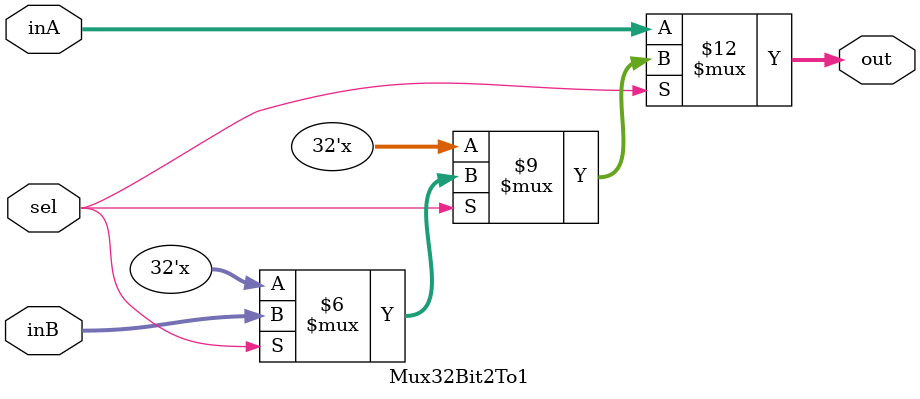
<source format=v>
`timescale 1ns / 1ps


module Mux32Bit2To1(out, inA, inB, sel);

    output reg [31:0] out;
    
    input [31:0] inA;
    input [31:0] inB;
    input sel;

    initial begin
        out = 0;
    end
    
    always @(inA, inB, sel, out) begin
        if(sel == 1'b0) begin
            out = inA;
        end
        else if(sel == 1'b1) begin
            out = inB;
        end
    end 

endmodule

</source>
┄┄┄┄┄┄┄┄┄┄┄┄┄┄┄┄┄┄┄┄
## WHAT YOU ARE ASKED TO DO
Only the pictures are to be left out; copy all the remaining material above exactly.

## SOLUTION TO THE EXERCISE
<source format=v>
`timescale 1ns / 1ps


module Mux32Bit2To1(out, inA, inB, sel);

    output reg [31:0] out;
    
    input [31:0] inA;
    input [31:0] inB;
    input sel;

    initial begin
        out = 0;
    end
    
    always @(inA, inB, sel, out) begin
        if(sel == 1'b0) begin
            out = inA;
        end
        else if(sel == 1'b1) begin
            out = inB;
        end
    end 

endmodule

</source>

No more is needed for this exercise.